Samples taken from relatives of the Nazi leader show that he is biologically linked to the sub-human races he sought to exterminate.

Journalist Jean-Paul Mulders and historian Marc Vermeeren used DNA to track down 39 of the Fuhrer's relatives earlier this year.

They included an Austrian farmer revealed only as a cousin called Norbert H.

A Belgian news magazine has reported that samples of saliva taken from these people strongly suggest Hitler had antecedents he certainly would not have cared for.

A chromosome called Haplop-group E1b1b (Y-DNA) in their samples is rare in Germany and indeed Western Europe. It is most commonly found in the Berbers of Morocco, in Algeria, Libya and Tunisia as well as among Ashkenazi and Sephardic Jews, Vermeeren said.

One can from this postulate that Hitler was related to people whom he despised, adds Mulders in the magazine, Knack.

Surprising result

Haplop-group E1b1b1, which accounts for approximately 18 to 20 per cent of Ashkenazi and 8.6 per cent to 30 per cent of Sephardic Y-chromosomes, appears to be one of the major founding lineages of the Jewish population.

This is a surprising result, said Ronny Decorte, a genetic specialist who agreed that Hitler probably did have some roots in North Africa.

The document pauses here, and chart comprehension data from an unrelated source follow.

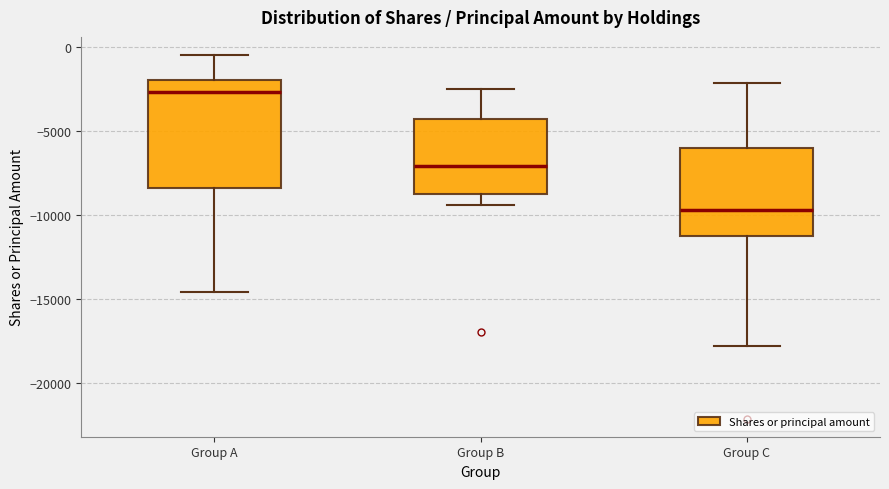

Which box is the tallest, from its lower edge to its upper edge?

Group A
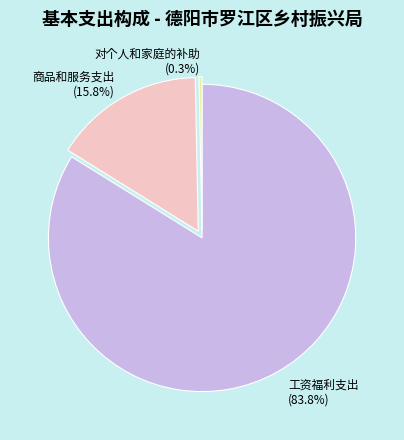

Is it true that 工资福利支出 is 95% of the pie?

False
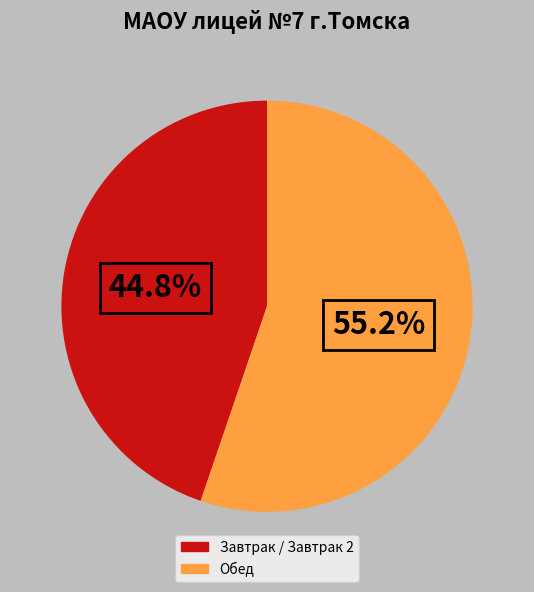

How many slices are in this pie chart?

2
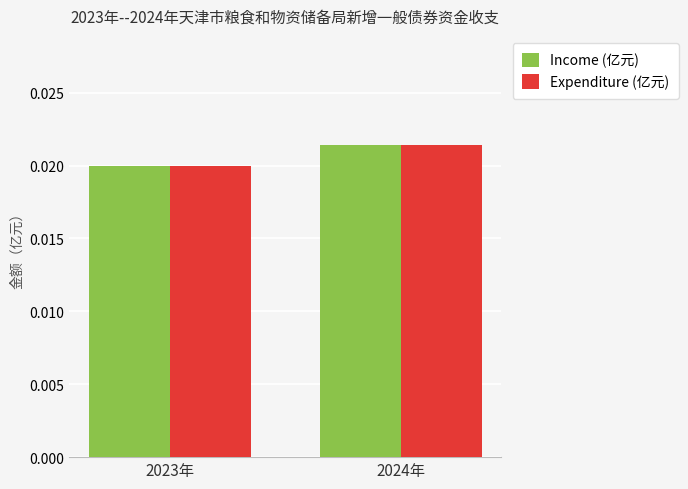

Does the chart contain stacked bars?

No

It is difficult to predict, what happens with this information, both in Berlin to opponents and supporters of Hitler, he added.

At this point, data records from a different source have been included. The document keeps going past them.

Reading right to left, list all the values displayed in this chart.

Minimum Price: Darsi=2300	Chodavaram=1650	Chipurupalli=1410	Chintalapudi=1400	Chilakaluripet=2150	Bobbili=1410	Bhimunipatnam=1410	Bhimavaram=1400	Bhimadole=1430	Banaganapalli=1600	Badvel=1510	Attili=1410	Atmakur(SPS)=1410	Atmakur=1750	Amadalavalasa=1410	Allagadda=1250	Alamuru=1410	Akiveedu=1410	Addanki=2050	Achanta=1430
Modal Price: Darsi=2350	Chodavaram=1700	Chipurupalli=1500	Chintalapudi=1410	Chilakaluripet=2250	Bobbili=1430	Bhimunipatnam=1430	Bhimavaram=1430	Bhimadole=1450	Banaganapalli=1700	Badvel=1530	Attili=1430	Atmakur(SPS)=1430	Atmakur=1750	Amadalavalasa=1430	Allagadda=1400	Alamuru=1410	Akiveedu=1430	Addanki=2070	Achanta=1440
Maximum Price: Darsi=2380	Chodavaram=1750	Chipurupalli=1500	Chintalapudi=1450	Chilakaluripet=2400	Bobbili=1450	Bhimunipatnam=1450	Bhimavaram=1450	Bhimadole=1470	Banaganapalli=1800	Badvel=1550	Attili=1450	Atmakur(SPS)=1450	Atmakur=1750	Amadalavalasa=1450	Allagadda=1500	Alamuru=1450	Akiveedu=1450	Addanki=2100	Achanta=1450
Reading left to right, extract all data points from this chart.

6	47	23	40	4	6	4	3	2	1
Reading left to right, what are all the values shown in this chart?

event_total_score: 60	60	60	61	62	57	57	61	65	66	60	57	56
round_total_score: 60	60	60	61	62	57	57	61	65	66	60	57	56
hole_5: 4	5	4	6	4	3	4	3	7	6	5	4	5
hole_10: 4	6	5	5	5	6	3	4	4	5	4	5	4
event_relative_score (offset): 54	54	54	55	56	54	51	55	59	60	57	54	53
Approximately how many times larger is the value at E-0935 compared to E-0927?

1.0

The magazine says the DNA was tested under stringent laboratory conditions to obtain the results.

It is not the first time that historians have suggested Hitler had Jewish ancestry.

His father, Alois, is thought to have been the illegitimate offspring of a maid called Maria Schickelgruber and a 19-year-old Jewish man called Frankenberger.

This would have made the man who inspired the Holocaust one-quarter Jewish.

DNA was also taken from American Alexander Stuart-Houston, 61, a grand-nephew of Hitler.

He was trailed for seven days before he dropped a used serviette which Mulders said led him to the cousin in Austria and the link with Hitler's sworn enemies.